# [EXERCISE]
Only lines with the string "import" should be returned from the data below.

(Beginning of MATERIAL FOR THIS EXERCISE)

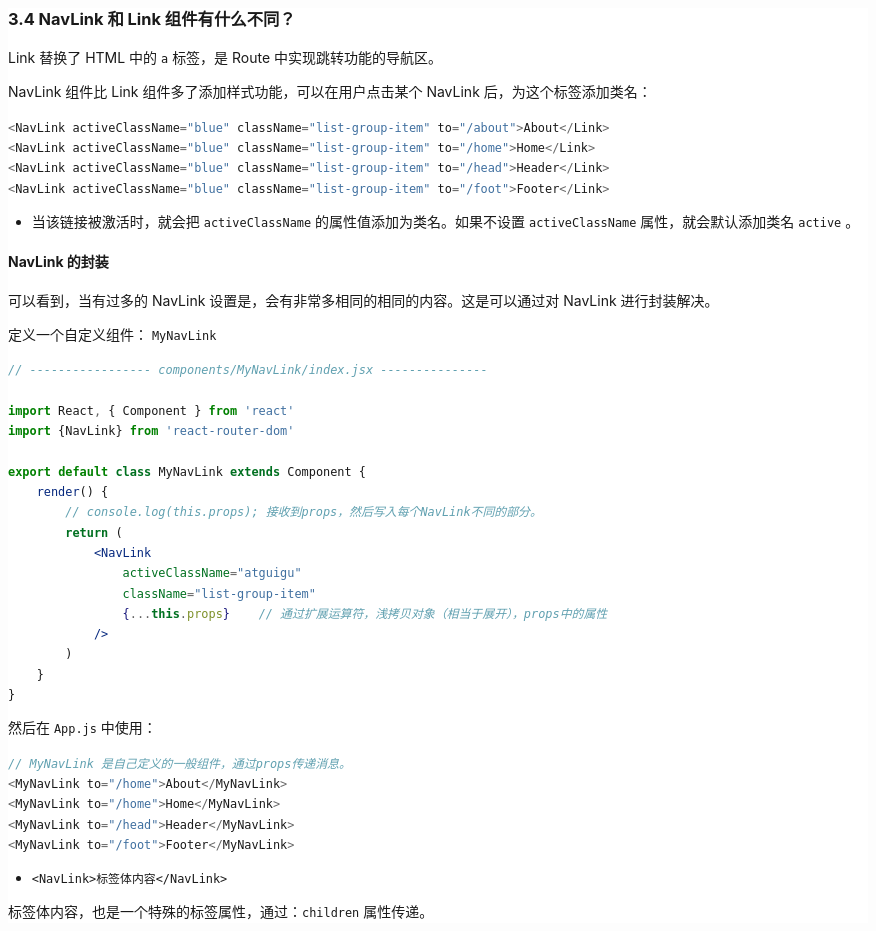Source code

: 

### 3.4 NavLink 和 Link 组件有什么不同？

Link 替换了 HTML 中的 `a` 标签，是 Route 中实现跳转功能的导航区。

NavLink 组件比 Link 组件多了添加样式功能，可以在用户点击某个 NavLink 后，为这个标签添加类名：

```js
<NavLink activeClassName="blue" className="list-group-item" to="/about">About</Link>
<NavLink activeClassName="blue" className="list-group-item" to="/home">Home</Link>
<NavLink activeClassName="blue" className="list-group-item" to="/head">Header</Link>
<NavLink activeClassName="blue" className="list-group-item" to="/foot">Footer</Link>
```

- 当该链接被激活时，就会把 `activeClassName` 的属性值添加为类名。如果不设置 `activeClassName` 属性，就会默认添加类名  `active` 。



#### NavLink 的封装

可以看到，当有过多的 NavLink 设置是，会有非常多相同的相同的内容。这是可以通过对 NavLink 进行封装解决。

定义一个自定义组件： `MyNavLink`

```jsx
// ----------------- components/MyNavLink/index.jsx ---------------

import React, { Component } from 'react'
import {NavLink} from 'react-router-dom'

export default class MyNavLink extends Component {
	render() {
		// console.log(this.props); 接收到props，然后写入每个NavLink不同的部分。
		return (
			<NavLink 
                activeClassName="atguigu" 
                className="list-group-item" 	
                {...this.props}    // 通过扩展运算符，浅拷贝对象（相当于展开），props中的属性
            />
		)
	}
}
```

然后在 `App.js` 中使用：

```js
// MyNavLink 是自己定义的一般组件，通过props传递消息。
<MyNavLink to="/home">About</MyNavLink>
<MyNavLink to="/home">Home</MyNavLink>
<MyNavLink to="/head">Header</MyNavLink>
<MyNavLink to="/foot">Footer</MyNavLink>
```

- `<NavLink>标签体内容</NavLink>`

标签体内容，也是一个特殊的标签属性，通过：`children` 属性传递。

(End of MATERIAL FOR THIS EXERCISE)
(Beginning of MATERIAL FOR THIS EXERCISE)

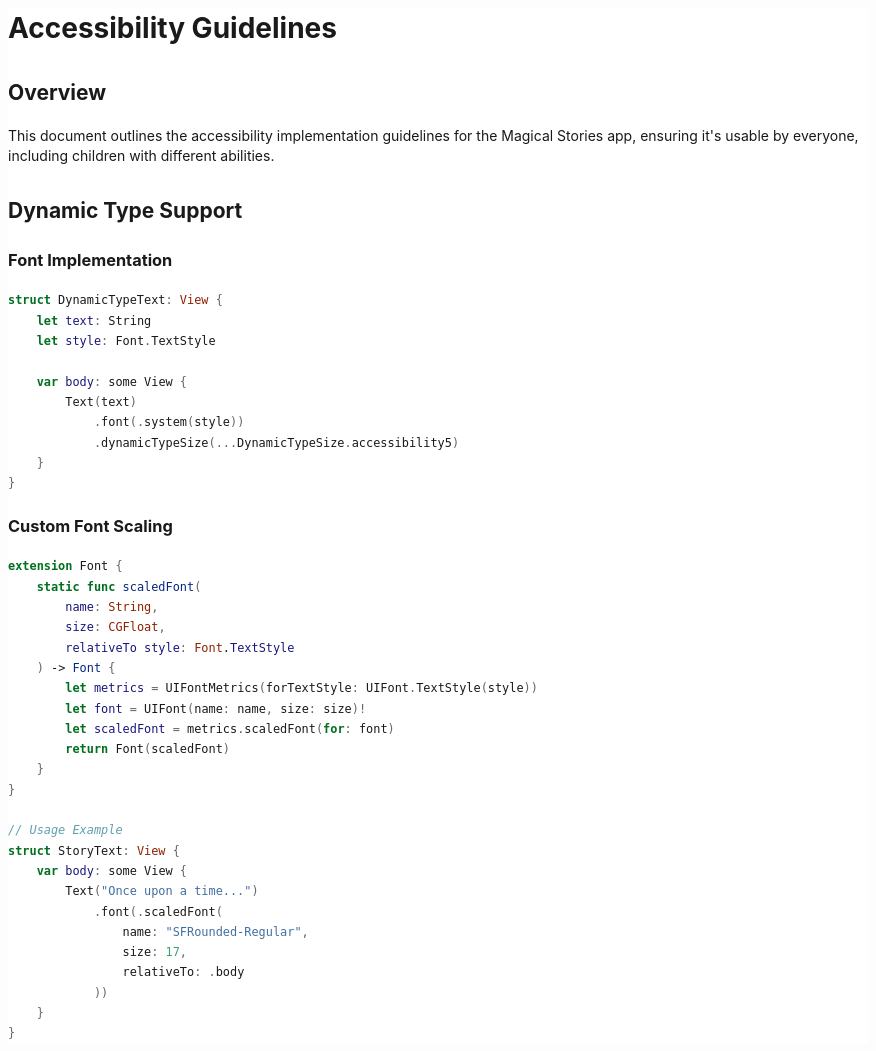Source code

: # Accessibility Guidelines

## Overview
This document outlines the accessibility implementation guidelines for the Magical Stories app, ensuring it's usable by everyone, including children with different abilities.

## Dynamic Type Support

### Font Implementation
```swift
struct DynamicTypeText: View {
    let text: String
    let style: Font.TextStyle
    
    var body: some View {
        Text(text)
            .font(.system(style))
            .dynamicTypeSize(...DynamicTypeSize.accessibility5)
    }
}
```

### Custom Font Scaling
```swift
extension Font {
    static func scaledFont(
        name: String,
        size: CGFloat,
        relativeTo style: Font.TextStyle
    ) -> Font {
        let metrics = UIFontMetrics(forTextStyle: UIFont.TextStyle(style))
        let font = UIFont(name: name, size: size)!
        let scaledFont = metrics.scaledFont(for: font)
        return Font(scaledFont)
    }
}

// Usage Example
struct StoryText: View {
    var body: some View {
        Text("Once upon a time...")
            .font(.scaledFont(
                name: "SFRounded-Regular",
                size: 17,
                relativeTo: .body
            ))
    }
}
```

(End of MATERIAL FOR THIS EXERCISE)

# [RESPONSE TO THE TASK]
import React, { Component } from 'react'
import {NavLink} from 'react-router-dom'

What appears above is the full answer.